**EXTRAIT CITÉ**
......

En sortant du bureau, je me tournai vers Jörg en lui demandant: « elle ne te dit pas quelque chose? » Impression de déjà vu… Cette voix de cendrier qui me résonne dans la tête… c’était la femme du café, qui pour je ne sais quelle raison travaille aussi à cet autre poste où le service à la clientèle devrait pourtant être une qualité première. Pauvres citoyens qui doivent la voir partout… Il y a des personnages secondaires dans ce voyage qui laisseront leur trace; elle fait partie de ceux-là.

Bref, il n’y avait personne au bureau de BC Parks, mais j’y trouvai le numéro de l’officier du parc. La boîte vocale m’a dit que ce poste était vacant, tout en laissant les coordonnées pour postuler.

C’est donc avec ces bribes d’informations que nous sommes partis de Dease Lake, pour nous installer à Tatogga Lake, au pied du sentier, où la gérante du lodge n’était pas très optimiste, parlant d’un pont démoli et d’un éboulement où même un cheval ne pouvait passer. Nous nous sommes fait tellement raconter d’histoires différentes que nous avons décidé d’aller voir par nous-mêmes, et prendre la décision de continuer ou de rebrousser chemin une fois rendus là.

......

Données recueillies
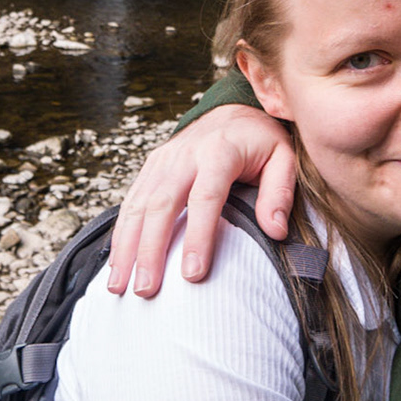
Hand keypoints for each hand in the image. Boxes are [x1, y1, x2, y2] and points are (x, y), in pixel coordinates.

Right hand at [109, 104, 295, 295]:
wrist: (233, 110)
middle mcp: (185, 154)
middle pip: (161, 204)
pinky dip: (121, 234)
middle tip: (147, 290)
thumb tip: (276, 231)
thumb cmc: (260, 141)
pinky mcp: (151, 166)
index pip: (205, 197)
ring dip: (127, 247)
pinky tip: (117, 263)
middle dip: (150, 250)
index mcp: (220, 151)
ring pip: (138, 205)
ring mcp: (163, 160)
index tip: (193, 274)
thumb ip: (280, 193)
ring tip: (119, 286)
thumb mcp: (283, 158)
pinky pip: (130, 202)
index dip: (197, 237)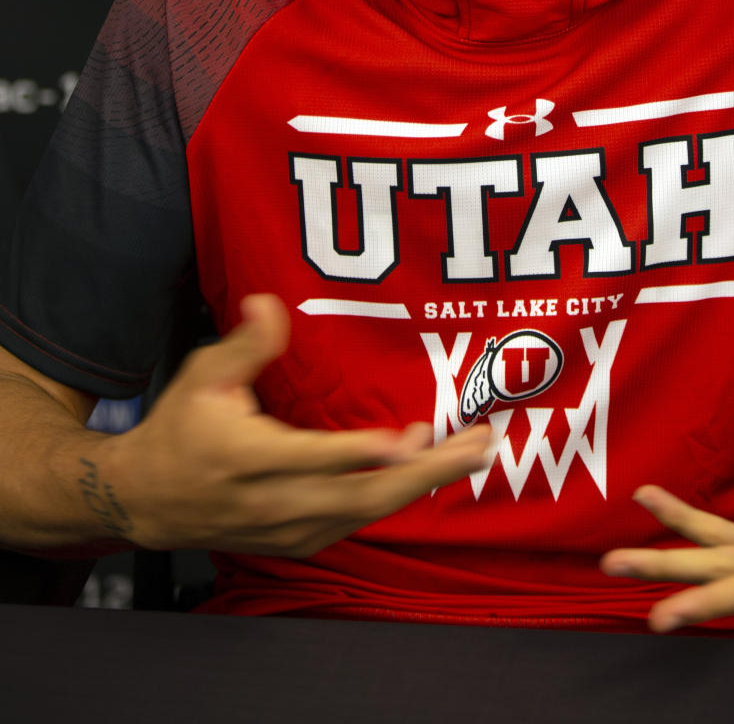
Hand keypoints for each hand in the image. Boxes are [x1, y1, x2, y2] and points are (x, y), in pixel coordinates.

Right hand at [101, 294, 490, 555]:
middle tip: (476, 445)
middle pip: (362, 495)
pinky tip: (425, 470)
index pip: (316, 459)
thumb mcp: (203, 376)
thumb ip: (244, 344)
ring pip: (367, 512)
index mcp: (248, 458)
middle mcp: (274, 502)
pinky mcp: (298, 541)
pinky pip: (356, 521)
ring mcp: (288, 529)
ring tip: (468, 453)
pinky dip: (394, 496)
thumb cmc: (181, 429)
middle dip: (426, 472)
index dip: (364, 451)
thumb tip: (267, 303)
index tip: (411, 437)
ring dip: (421, 483)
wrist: (148, 500)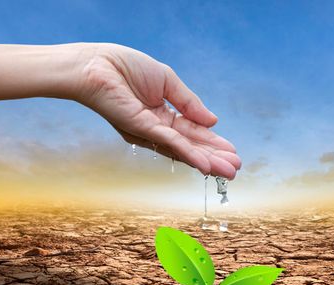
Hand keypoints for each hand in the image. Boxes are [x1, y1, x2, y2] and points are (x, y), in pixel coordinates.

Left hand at [74, 44, 240, 178]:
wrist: (97, 63)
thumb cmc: (127, 68)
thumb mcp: (168, 81)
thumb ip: (190, 103)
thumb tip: (213, 120)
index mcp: (163, 116)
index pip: (192, 132)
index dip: (212, 142)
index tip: (232, 151)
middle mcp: (156, 129)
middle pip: (190, 146)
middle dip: (214, 157)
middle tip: (235, 169)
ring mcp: (148, 132)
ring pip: (182, 150)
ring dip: (206, 161)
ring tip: (228, 171)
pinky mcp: (140, 129)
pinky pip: (169, 143)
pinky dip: (188, 154)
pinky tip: (205, 164)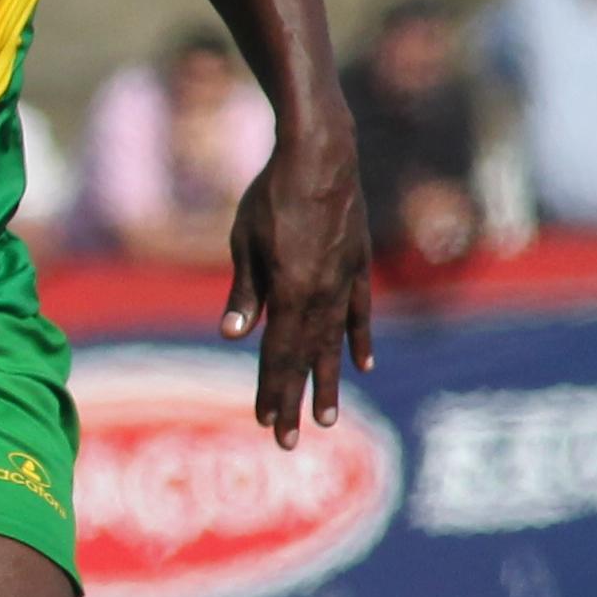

......

**CONSIGNE**
Transcrivez fidèlement l'extrait cité en commençant par « C’est donc avec » et en poursuivant jusqu'à « fois rendus là. ». Les lignes ne sont d'aucune utilité ici.

**RÉPONSE RÉDIGÉE**
C’est donc avec ces bribes d’informations que nous sommes partis de Dease Lake, pour nous installer à Tatogga Lake, au pied du sentier, où la gérante du lodge n’était pas très optimiste, parlant d’un pont démoli et d’un éboulement où même un cheval ne pouvait passer. Nous nous sommes fait tellement raconter d’histoires différentes que nous avons décidé d’aller voir par nous-mêmes, et prendre la décision de continuer ou de rebrousser chemin une fois rendus là.